What Is Inference? Explaining the Massive New Shift in AI Computing.

by Stefan Schneider

Michael and I have been doing a deep dive into AI as we build out an AI-enabled ecosystem to help us optimize and scale our search practice, reduce administrative friction, and spend more time in the market facing off with clients and candidates. This WSJ article is worth a read. It highlights a practical reality of AI that’s going to matter a lot more to HR than people think.

https://www.wsj.com/tech/ai/what-is-inference-explaining-the-massive-new-shift-in-ai-computing-ed65a2fe

We’ve spent the last couple of years talking about AI in terms of what it can do. The more important story is where the money is going and how the cost of AI compares to traditional human labor. AI used to be about training models, which required a big upfront investment. Once that was done, the cost largely stabilized. Now the focus is on inference, which is what happens every time the model is actually used.
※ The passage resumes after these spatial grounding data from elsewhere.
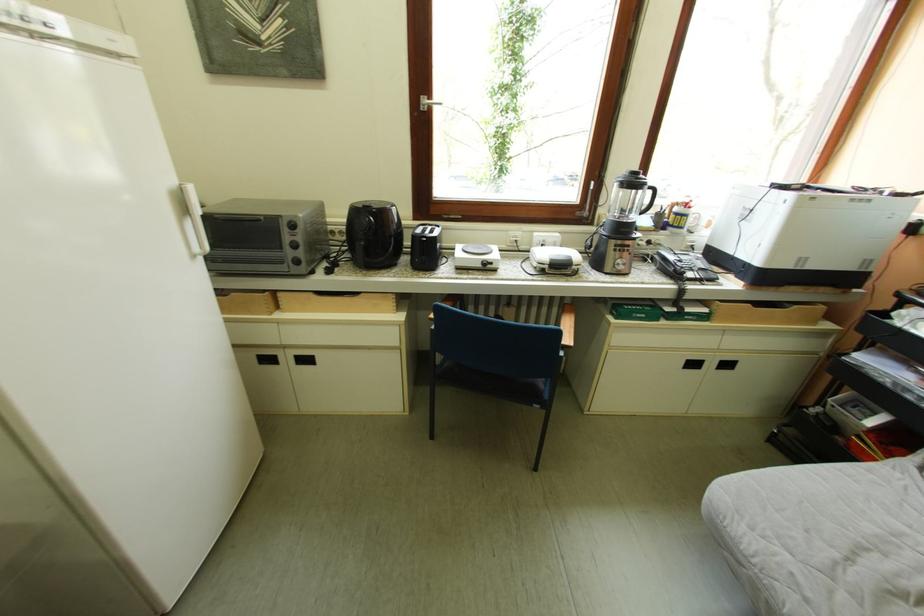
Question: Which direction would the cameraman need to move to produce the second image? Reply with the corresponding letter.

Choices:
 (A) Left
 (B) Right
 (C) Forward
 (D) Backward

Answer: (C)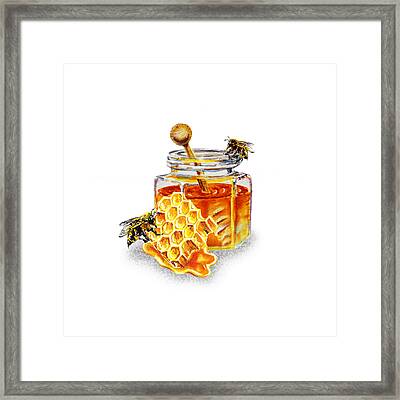
The height and width of the screenshot is (400, 400). In order to click on frame sides in this screenshot , I will do coord(209,10), coord(393,258), coord(15,273), coord(158,386).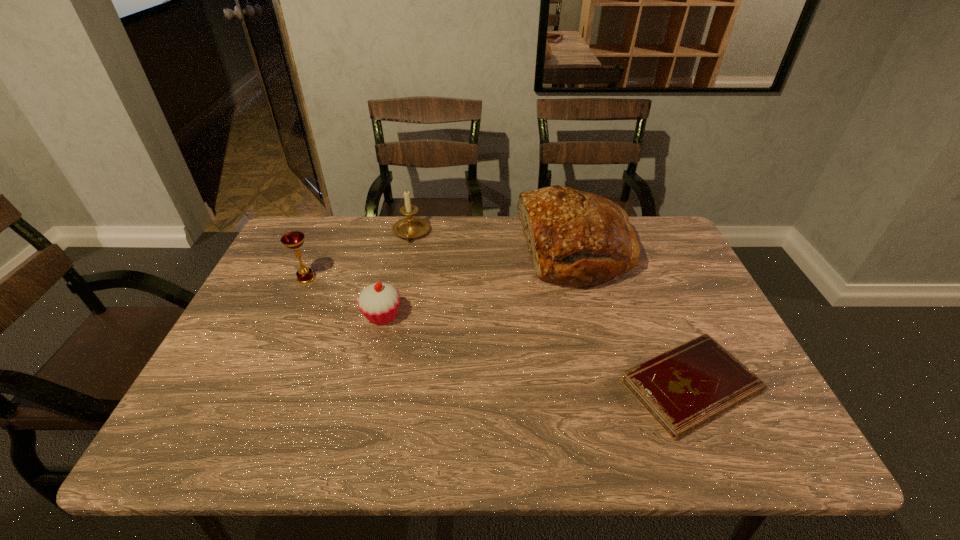
Identify the location of object present at the far right corner. (576, 237).

This screenshot has width=960, height=540. Find the location of `object positioned at the near right corner`. object positioned at the near right corner is located at coordinates click(x=691, y=384).

Where is `free space at the far edge of the desktop`? The height and width of the screenshot is (540, 960). free space at the far edge of the desktop is located at coordinates (376, 234).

Every prompt, every workflow, every automated task creates an ongoing cost that scales with usage. The more companies rely on AI to do real work, the more they’re effectively paying for it in a way that starts to resemble labor. At a certain point, this stops being a technology conversation and starts becoming a workforce conversation. If a system is producing output continuously, tied directly to business activity, and showing up as a recurring cost, it begins to look a lot like capacity for which you would have otherwise hired.

We’re not fully at a place where AI replaces payroll. But we are getting closer to a world where companies are managing two parallel cost structures: human labor and machine generated output. That has real implications for how we think about hiring, org design, and productivity. As companies start deploying AI at scale, they’re going to need a much clearer understanding of the economics behind it. Not just what they’re spending on the technology, but what human labor it’s actually replacing or augmenting. It’s one thing to invest in AI. It’s another to prove that it’s delivering the same or better output, more efficiently, and at a lower cost.

At some point, this becomes a question of accountability. If AI is being positioned as a substitute for capacity, companies need to be able to demonstrate that tradeoff clearly. Otherwise, you’re not driving efficiency, you’re just layering cost on top of cost.